Having been in bands with his twin brother Dan since the age of 13, Tom’s impact on British music has been built from the ground up. His dedication to get his music heard is evident in the fact that Architects have spent most of their lives taking their instruments everywhere and crushing venues with their extraordinary sound. Even whilst at his weakest in the last couple of years, battling his horrific disease, Tom was resilient enough to continue playing some of the band’s largest festival shows. He was clearly doing exactly what he loved and nothing was stopping him from performing his songs for the many adoring Architects fans. His songwriting ability has certainly gone underappreciated due to the underground nature of his music scene, but Tom had never been one to deviate from his heavy roots. Admirably, Tom and the rest of the band are fairly scathing of their more commercial hits on 2011’s The Here and Now, returning to the style of Hollow Crown in the last three albums. Daybreaker was a tour de force and Lost Forever // Lost Together finally cemented the band as the masters of UK metal, selling well and just generally being a badass album. Almost exactly five years since my first Architects gig, I saw them again at The Roundhouse as part of the biggest crowd that they had ever had. Seeing vocalist Sam Carter crying at the show’s end displayed the band’s admiration for what they do, and it was truly humbling to see how far they had deservedly come in the space of five years. Transforming from young hardcore go-getters to a masterful metal unit, Architects are one of my most valued bands. It’s unbelievably sad knowing that if or when I see them live again, the backbone of their sound, Tom Searle, will not be there headbobbing to breakdowns or finger-tapping his guitar with aplomb.

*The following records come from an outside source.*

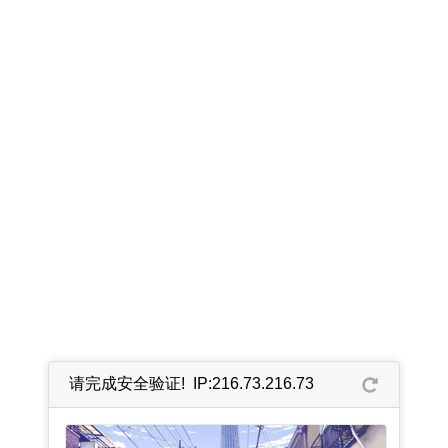
请完成安全验证! IP:216.73.216.73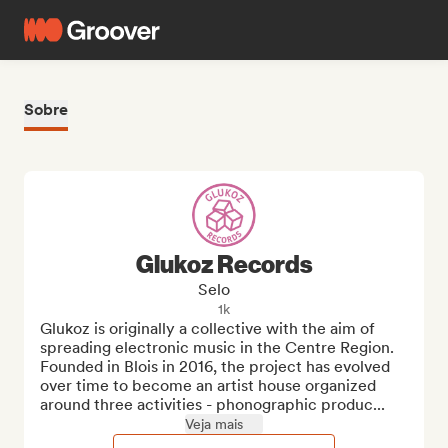
Sobre
Glukoz Records
Selo
1k
Glukoz is originally a collective with the aim of 
spreading electronic music in the Centre Region. 
Founded in Blois in 2016, the project has evolved 
over time to become an artist house organized 
around three activities - phonographic produc...
Veja mais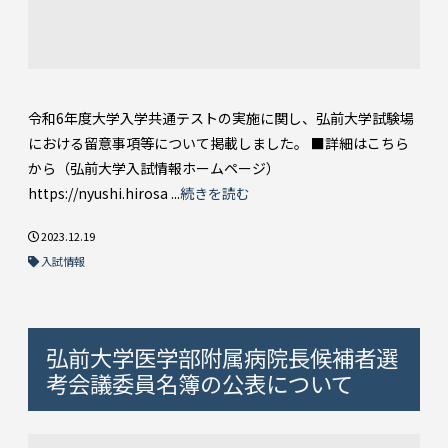
令和6年度大学入学共通テストの実施に関し、弘前大学試験場
における留意事項等について掲載しました。 ■詳細はこちら
から（弘前大学入試情報ホームページ）
https://nyushi.hirosa ...
続きを読む
2023.12.19
入試情報
弘前大学医学部附属病院長候補者選
考会議委員名簿の公表について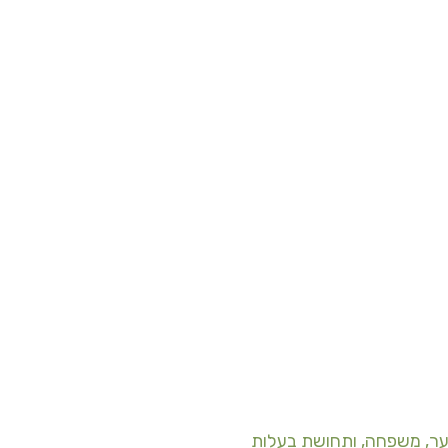
ר, משפחה, ותחושת בעלות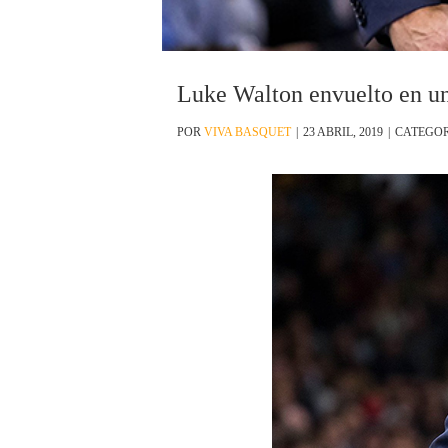
Luke Walton envuelto en u
POR
VIVA BASQUET
|
23 ABRIL, 2019
|
CATEGOR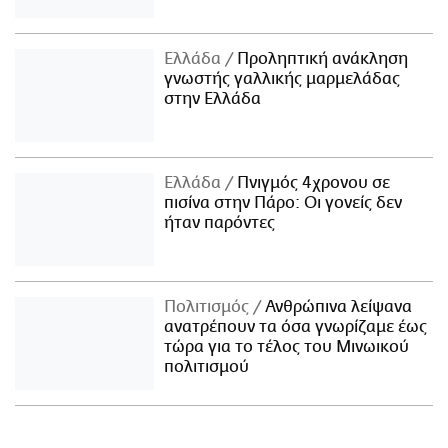
Ελλάδα
Προληπτική ανάκληση
γνωστής γαλλικής μαρμελάδας
στην Ελλάδα
Ελλάδα
Πνιγμός 4χρονου σε
πισίνα στην Πάρο: Οι γονείς δεν
ήταν παρόντες
Πολιτισμός
Ανθρώπινα λείψανα
ανατρέπουν τα όσα γνωρίζαμε έως
τώρα για το τέλος του Μινωικού
πολιτισμού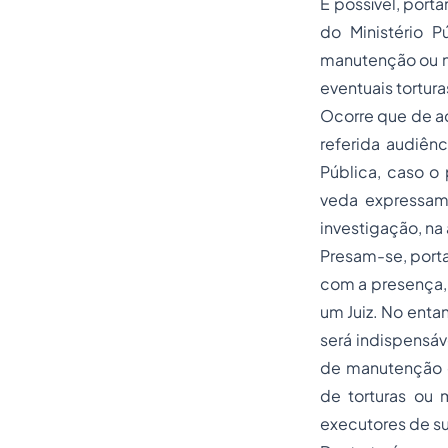
É possível, port
do Ministério P
manutenção ou n
eventuais tortura
Ocorre que de ac
referida audiênc
Pública, caso o 
veda expressame
investigação, na
Presam-se, porta
com a presença, 
um Juiz. No entan
será indispensáv
de manutenção o
de torturas ou 
executores de su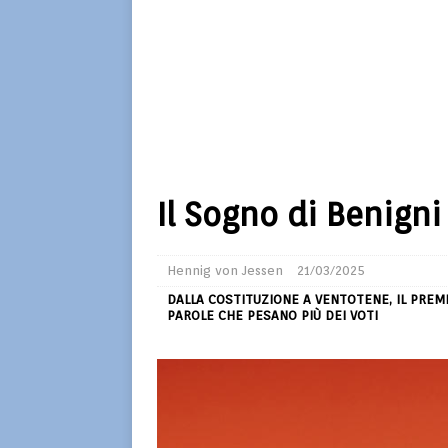
Il Sogno di Benigni 
Hennig von Jessen
21/03/2025
DALLA COSTITUZIONE A VENTOTENE, IL PREM
PAROLE CHE PESANO PIÙ DEI VOTI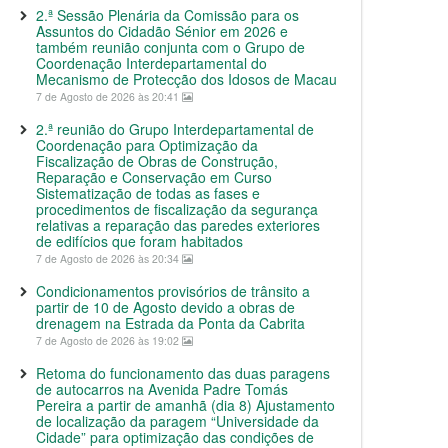
2.ª Sessão Plenária da Comissão para os
Assuntos do Cidadão Sénior em 2026 e
também reunião conjunta com o Grupo de
Coordenação Interdepartamental do
Mecanismo de Protecção dos Idosos de Macau
7 de Agosto de 2026 às 20:41
2.ª reunião do Grupo Interdepartamental de
Coordenação para Optimização da
Fiscalização de Obras de Construção,
Reparação e Conservação em Curso
Sistematização de todas as fases e
procedimentos de fiscalização da segurança
relativas a reparação das paredes exteriores
de edifícios que foram habitados
7 de Agosto de 2026 às 20:34
Condicionamentos provisórios de trânsito a
partir de 10 de Agosto devido a obras de
drenagem na Estrada da Ponta da Cabrita
7 de Agosto de 2026 às 19:02
Retoma do funcionamento das duas paragens
de autocarros na Avenida Padre Tomás
Pereira a partir de amanhã (dia 8) Ajustamento
de localização da paragem “Universidade da
Cidade” para optimização das condições de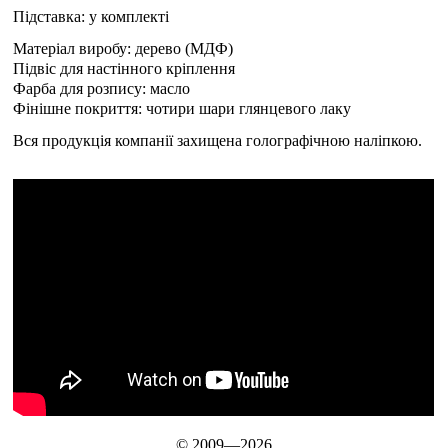
Підставка: у комплекті
Матеріал виробу: дерево (МДФ)
Підвіс для настінного кріплення
Фарба для розпису: масло
Фінішне покриття: чотири шари глянцевого лаку
Вся продукція компанії захищена голографічною наліпкою.
© 2009—2026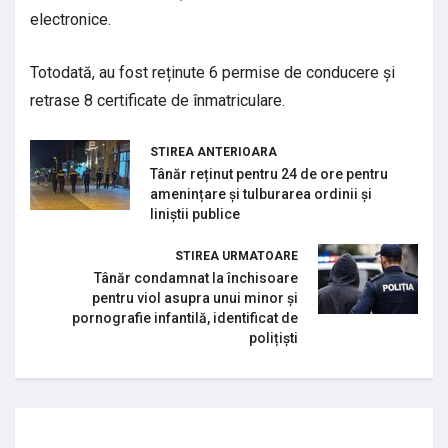
electronice.
Totodată, au fost reținute 6 permise de conducere și
retrase 8 certificate de înmatriculare.
STIREA ANTERIOARA
Tânăr reținut pentru 24 de ore pentru
amenințare și tulburarea ordinii și
liniștii publice
STIREA URMATOARE
Tânăr condamnat la închisoare
pentru viol asupra unui minor și
pornografie infantilă, identificat de
polițiști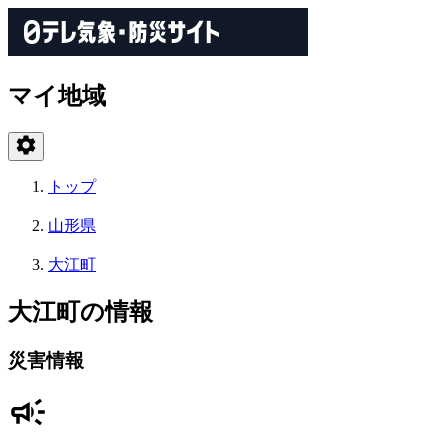
マイ地域
トップ
山形県
大江町
大江町の情報
災害情報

Of course, I did not know Tom personally, but the support for his family and bandmates from fans and musicians the world over shows how much he was adored by many, and the impact he had in such an incredible musical community. The band have stated that they will continue their planned live shows in honour of their friend, a tough task, but it will undoubtedly unite the band and their fans like never before. I also sincerely hope that they will continue to make music, as they have stated they will only do so if they “truly believe that it is something that Tom would have been proud of.” Their latest album, All Our Gods Have Abandoned Us, remains one of my favourite releases of 2016, and has become even more poignant as Tom’s last work of art. The eight-minute closer Memento Mori serves as his magnum opus, its title translating to ‘be mindful of death’, a true statement to Tom Searle’s stoicism during his battle with cancer. He has left behind an insanely consistent collection of heavy tunes that I will love forever, as well as many a hilarious interview during his time in Architects, delivering tongue-in-cheek responses in a David Brent-esque manner. What a man.
Without musicians such as Tom Searle, the musical discovery in my teenage years would perhaps not have happened at all. I certainly wouldn’t have been playing music, or even writing music-based articles like this one. RIP Tom Searle, a true artist that has influenced myself as well as an entire scene; a feat that few others can claim to have done. Thank you for the music.